4 Therapeutic Writing Techniques You Can Try Today

healing writing

Writing has several therapeutic benefits that many people are not aware of. For example, when you write you have the opportunity to unburden yourself, unblock your emotions, and get to know yourself better. Some people write to help disrupt negative thinking patterns. Writing can also help you to organize your thoughts, define objectives, and find solutions to problems you currently have. 

Many therapists use writing or journaling as a treatment technique in their therapy sessions. If you are curious about how writing can help papers writers to remain mentally and emotionally balanced, check out the fascinating information below.

1. Write to get the emotional “gunk” out of you quickly

When people feel overwhelmed with emotions, they may feel the urge to scream. However, screaming is likely to draw attention to you and may not be appropriate if you are in a public setting. Writing is an effective way to express negative feelings privately. Consider the following technique that has helped many people to let go of negative thought patterns.

  1. On a blank sheet of paper, write by hand the first thing that comes into your head, without erasing, without crossing out, without the restraint of judgment or shame. It is about emptying yourself of negative emotions. 
  2. Now, on another sheet of paper, write how you would like to feel, how you would like the situation to be at that very moment.
  3. Compare both sheets, then shred or crumple the first. There is no need to tear the second sheet of paper

2. Write a letter

Writing a letter allows you to clarify your emotions and solve conflicts. Please note that the exercises below are only for you. The letters are not to be delivered to the person or people you write about. You can keep the letter or tear it up afterward.

So what kind of letters can you write?

The letter of relief

  1. On a sheet of paper, write by hand why you are angry or what bothers you about a particular situation or person. 
  2. Clearly explain how you feel
  3. Write down what fears you can identify that may be contributing to your anger or sadness. 
  4. Acknowledge all the things you would like to thank the person for. Why do you like or appreciate about him or her? What has he or she done to make you happy in the past? 

The letter to make amends

  1. Tell him/her how you felt, without reproach. Tell him/her how you would have liked to have been treated. Words have power: some words hurt; others heal. Be careful.
  2. Put the letter in an envelope and put your name and the initials of your last name on the sender’s side, and on the recipient’s, side put the name of the addressee, and drop it in a mailbox. This exercise is a symbolic act, so this letter has no stamp or address.

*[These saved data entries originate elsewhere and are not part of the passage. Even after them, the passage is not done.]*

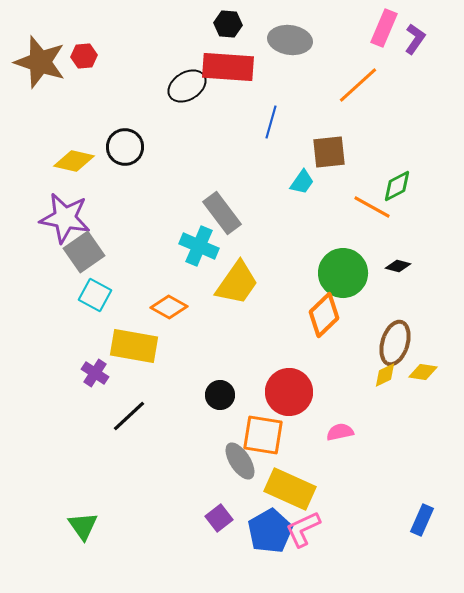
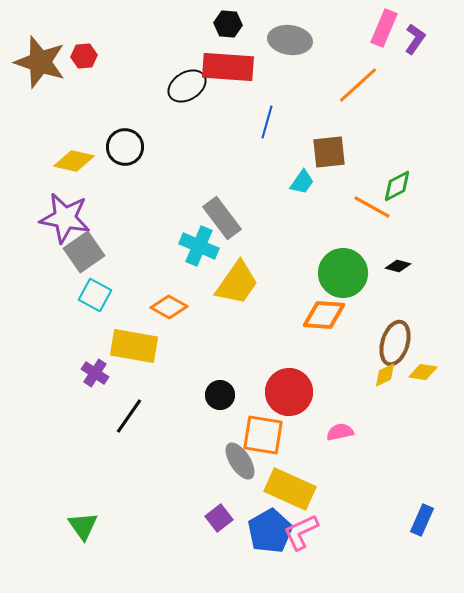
blue line at (271, 122): moved 4 px left
gray rectangle at (222, 213): moved 5 px down
orange diamond at (324, 315): rotated 48 degrees clockwise
black line at (129, 416): rotated 12 degrees counterclockwise
pink L-shape at (303, 529): moved 2 px left, 3 px down
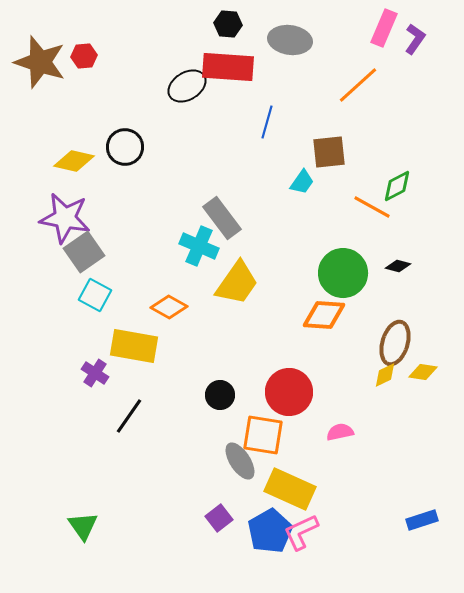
blue rectangle at (422, 520): rotated 48 degrees clockwise
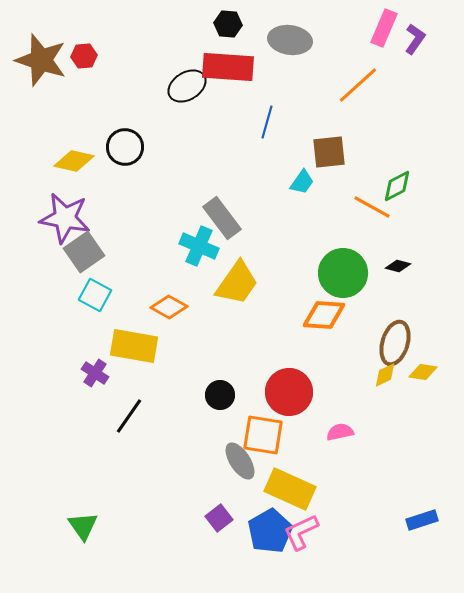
brown star at (40, 62): moved 1 px right, 2 px up
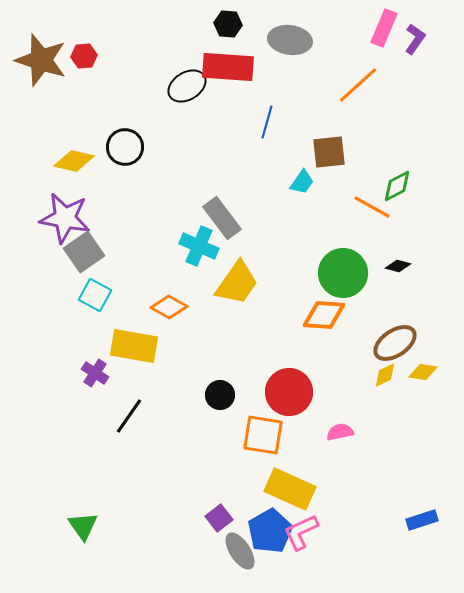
brown ellipse at (395, 343): rotated 39 degrees clockwise
gray ellipse at (240, 461): moved 90 px down
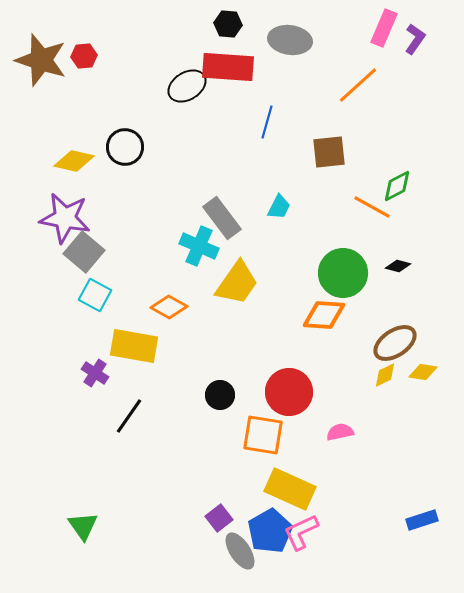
cyan trapezoid at (302, 182): moved 23 px left, 25 px down; rotated 8 degrees counterclockwise
gray square at (84, 252): rotated 15 degrees counterclockwise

The letter to the child you were

  1. Remember the child you were. What did he/she like? What made him/her happy? What made him/her angry or sad? What was he/she afraid of? What was he/she capable of? What did he/she play? What was his/her dream?
  2. Show him/her your affection, your gratitude, your forgiveness, your pride, your understanding, your support. You were small and did not understand everything that happened to you. Now with adult eyes, you can explain to him/her your childish questions and comfort him/her.

The letter to read at your funeral

This exercise is very powerful because it makes you reflect on what is important in your life, what you want, what you value, and what you would like to do before you die. It is meant to be a letter to be read at your funeral.

  1. Find some quiet time and think about all the people you want to leave a message or request for.
  2. Write a letter by hand in which you share a story they don’t know or that you are proud of. Tell them a funny anecdote so they remember you with a smile on their lips. Remember that they are sad because you are no longer with them.      

3. Write to reconstruct a memory

Relive a happy event from your life that you want to remember better. The memory can be from childhood or adolescence. To distance yourself from the memory, write it as a story in the third person and make the protagonist different from you (you can change the gender, age, or add some significant feature). After reliving the event from a distance you may better understand why people reacted the way they did in the past or you may see, hear or feel something you had not seen, heard, or felt before.

4. Make a gratitude list or journal

Writing a gratitude journal offers multiple benefits for your physical and mental health. A gratitude list helps you to feel better, more abundant, and to take a realistic view of your problems.

  1. Make a list of all those little things that make you smile, feel at ease, comfortable, happy. From the fact that you were born to the fact that the weather is nice and the sun is shining. You can be grateful for the people in your life, a coffee with friends, a meal with your family, health, love, some small achievement. Whatever you want.
  2. In a notebook and at night, you can write down three or more things you are grateful for that day.

Healing writing is a tool that can help you express and channel your emotions when you feel blocked or overwhelmed. By laying your ideas, emotions, feelings, desires, and problems out on a sheet of paper, you release them and allow your mind to rest and reset.